Mackie's early "fieldwork" took him into the Scots dictionary, but soon he quarried in French, Italian, German and Russian poetry as a translator, extending the range of his own Scots poetry. His pessimism and his "poignant melancholy", as one critic called it, make his versions of Leopardi outstanding. That said, the pessimistic, introverted, and essentially private man could also be a lively performer who could make language dance to the tune of a joyfully dry sense of humour.

Mackie's research was not that of the intellectual, but during his later years of stress- related illnesses and an ischaemic heart condition a mystified GP asked him if he could not accept that he knew more than enough for any one lifetime. But Mackie remained a poet because he could not ever be content with such an attitude; could not be "at his ease", intellectually or as a maker of poems. This could make life difficult for him, and his wife and daughters - and for his friends.

In a moving funeral tribute, Alastair Leslie spoke of his pleasure in Mackie's stimulating company and his admiration for the humanity of his poems. Leslie also reminded us that Mackie could be a "difficult man" but, with a smile, related how a "banishment" from his home was brief - thanks to the oil poured on the waters by Bet Mackie. I published Mackie's first three books and was a weekly correspondent of some 10 years. He often regarded me as wrang-heidit, as I did him, but I cannot recall our exchanging one word of personal rancour. Our comments on other writers could be less polite.

Born in Aberdeen in 1925, Alastair Mackie went to school there at Skene Square Primary and Robert Gordon's College. After war service in the Navy, he graduated in English honours at Aberdeen University. In 1951 he went as English teacher to Stromness Academy, Orkney, and married Bet Law. Already Mackie was suffering the pains and illnesses related to depression and anxiety which, supported by his wife, he bravely and privately fought through their 43 years of married life. In 1959 he was appointed to teach in the fishing town of Anstruther in the East Neuk of Fife and there he lived till his death.

If the poet often revealed a melancholy and tragic world, the English teacher in Waid Academy was no pessimist. Alastair Mackie was an inspiration to not only academic high-flyers with literary ambitions, but also those with other talents. His less academic pupils wrote short plays in Scots and achieved local fame as actors in their own works, or those written for them by Mr Mackie. The wider world knows of John Lloyd, one-time editor of the New Statesman, Christopher Rush, storyteller of the film Venus Peter, and Andrew Grieg, poet and novelist; all taught by Mackie at Waid Academy.

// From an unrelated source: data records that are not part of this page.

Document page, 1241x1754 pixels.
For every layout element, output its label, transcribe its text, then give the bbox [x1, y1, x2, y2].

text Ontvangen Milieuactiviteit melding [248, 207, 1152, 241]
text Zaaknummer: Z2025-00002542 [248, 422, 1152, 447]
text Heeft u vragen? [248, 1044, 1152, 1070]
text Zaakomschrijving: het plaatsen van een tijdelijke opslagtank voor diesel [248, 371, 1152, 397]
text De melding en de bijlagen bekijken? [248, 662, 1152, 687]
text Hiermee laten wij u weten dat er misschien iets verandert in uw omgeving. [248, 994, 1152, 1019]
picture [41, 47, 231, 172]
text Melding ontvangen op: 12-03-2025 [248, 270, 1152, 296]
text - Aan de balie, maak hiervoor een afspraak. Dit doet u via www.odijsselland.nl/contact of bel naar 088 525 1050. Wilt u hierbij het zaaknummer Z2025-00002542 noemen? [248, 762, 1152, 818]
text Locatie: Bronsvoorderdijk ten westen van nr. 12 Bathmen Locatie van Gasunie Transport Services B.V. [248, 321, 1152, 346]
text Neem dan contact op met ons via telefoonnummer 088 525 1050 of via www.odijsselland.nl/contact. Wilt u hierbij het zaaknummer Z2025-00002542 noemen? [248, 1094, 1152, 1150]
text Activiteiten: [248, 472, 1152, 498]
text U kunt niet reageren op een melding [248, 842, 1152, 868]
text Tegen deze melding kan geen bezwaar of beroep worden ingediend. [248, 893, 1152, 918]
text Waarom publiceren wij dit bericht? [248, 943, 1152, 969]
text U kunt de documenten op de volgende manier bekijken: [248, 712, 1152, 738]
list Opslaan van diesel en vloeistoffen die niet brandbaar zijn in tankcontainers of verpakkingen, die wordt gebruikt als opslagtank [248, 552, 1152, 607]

Alastair Mackie has acknowledged that when, in 1954, he first read the cluster of Scots lyrics in Hugh MacDiarmid's Sangschaw (1925) it was "like absorbing a mind-bending chemical". MacDiarmid's example enabled Mackie to tap into a rich seam of language that was rooted in the everyday spoken Scots of his parents' home and the streets of Aberdeen where he played as a boy in the 1930s.

Mackie's first collection of poems is Soundings, which I published in 1966. Disappointed by so few of his poems in Scots being accepted by editors, Mackie was writing in English, but before Soundings appeared he had returned to Scots and had entered his most creative years. Clytach (1972), short poems in Scots, is a major collection of poetry. Here is the tragic despair of "Mongol Quine" and the magnificent "Pieta", in which a woman is traumatised with sorrow as she holds her child killed by bombers. In contrast there is the witty and satirical "Scots Pegasus" in which Mackie uses a richly descriptive Scots to describe this "timmer naig / wi a humphy back and cockle een".

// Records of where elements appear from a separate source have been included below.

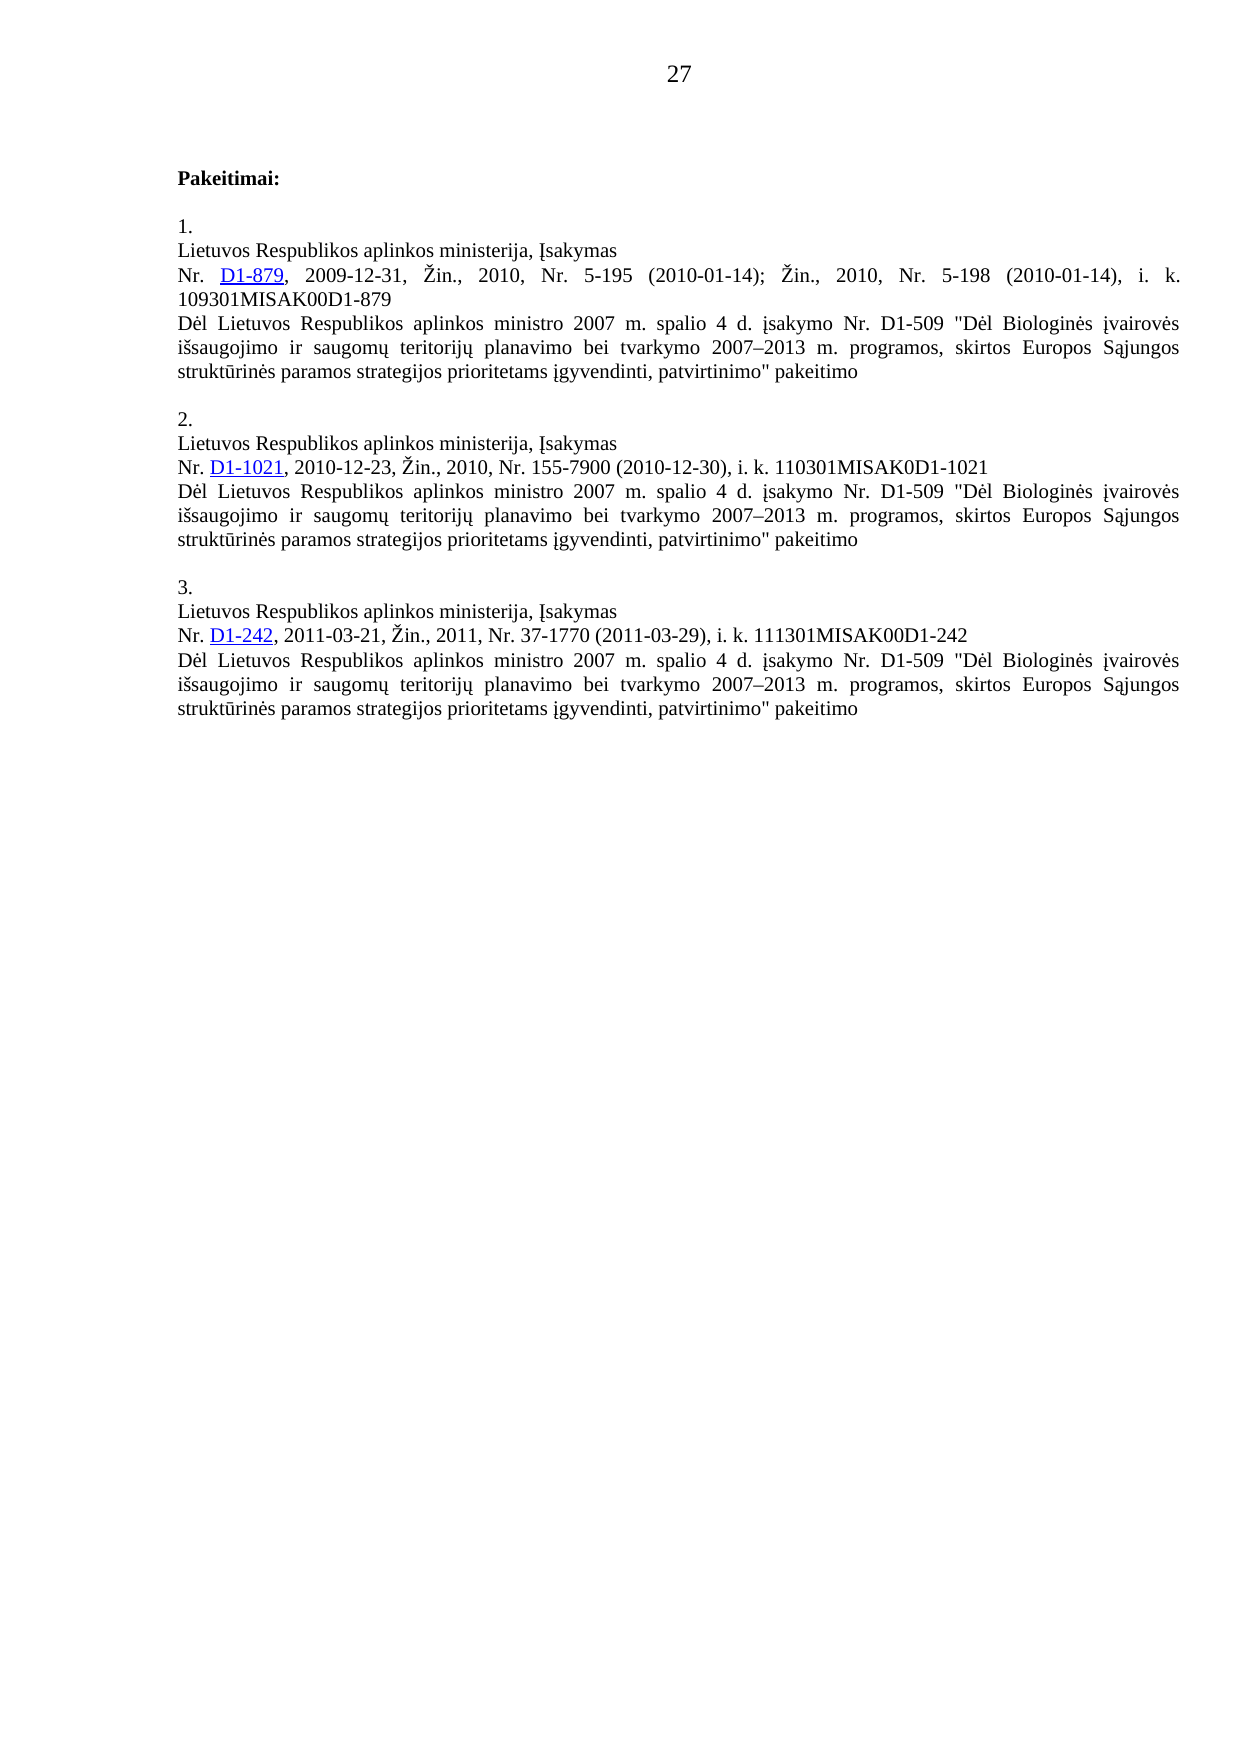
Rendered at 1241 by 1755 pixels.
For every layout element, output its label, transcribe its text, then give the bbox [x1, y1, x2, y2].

text Nr. D1-879, 2009-12-31, Žin., 2010, Nr. 5-195 (2010-01-14); Žin., 2010, Nr. 5-198 (2010-01-14), i. k. 109301MISAK00D1-879 [177, 262, 1181, 311]
text 1. [177, 214, 1181, 238]
text Pakeitimai: [177, 166, 1181, 190]
text 3. [177, 575, 1181, 599]
text Nr. D1-1021, 2010-12-23, Žin., 2010, Nr. 155-7900 (2010-12-30), i. k. 110301MISAK0D1-1021 [177, 455, 1181, 479]
text Lietuvos Respublikos aplinkos ministerija, Įsakymas [177, 431, 1181, 455]
text Lietuvos Respublikos aplinkos ministerija, Įsakymas [177, 238, 1181, 262]
text Lietuvos Respublikos aplinkos ministerija, Įsakymas [177, 599, 1181, 623]
text Dėl Lietuvos Respublikos aplinkos ministro 2007 m. spalio 4 d. įsakymo Nr. D1-509 "Dėl Biologinės įvairovės išsaugojimo ir saugomų teritorijų planavimo bei tvarkymo 2007–2013 m. programos, skirtos Europos Sąjungos struktūrinės paramos strategijos prioritetams įgyvendinti, patvirtinimo" pakeitimo [177, 479, 1181, 551]
text Nr. D1-242, 2011-03-21, Žin., 2011, Nr. 37-1770 (2011-03-29), i. k. 111301MISAK00D1-242 [177, 623, 1181, 647]
text 2. [177, 407, 1181, 431]
text Dėl Lietuvos Respublikos aplinkos ministro 2007 m. spalio 4 d. įsakymo Nr. D1-509 "Dėl Biologinės įvairovės išsaugojimo ir saugomų teritorijų planavimo bei tvarkymo 2007–2013 m. programos, skirtos Europos Sąjungos struktūrinės paramos strategijos prioritetams įgyvendinti, patvirtinimo" pakeitimo [177, 647, 1181, 720]
text Dėl Lietuvos Respublikos aplinkos ministro 2007 m. spalio 4 d. įsakymo Nr. D1-509 "Dėl Biologinės įvairovės išsaugojimo ir saugomų teritorijų planavimo bei tvarkymo 2007–2013 m. programos, skirtos Europos Sąjungos struktūrinės paramos strategijos prioritetams įgyvendinti, patvirtinimo" pakeitimo [177, 311, 1181, 383]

There followed At the Heich Kirk-Yaird: a hielant sequence (1974), and Back-Green Odyssey, collected in Back-Green Odyssey and other poems (1980). Mackie's Ingaitherins: selected poems was published in 1987, with drawings by his daughter Frances, but we await a fuller collection to see adequately his richly varied achievement.

Duncan Glen

Alastair Webster Mackie, poet and teacher: born Aberdeen 10 August 1925; married 1951 Elizabeth Law (two daughters); died Kirkcaldy, Fife 3 June 1995.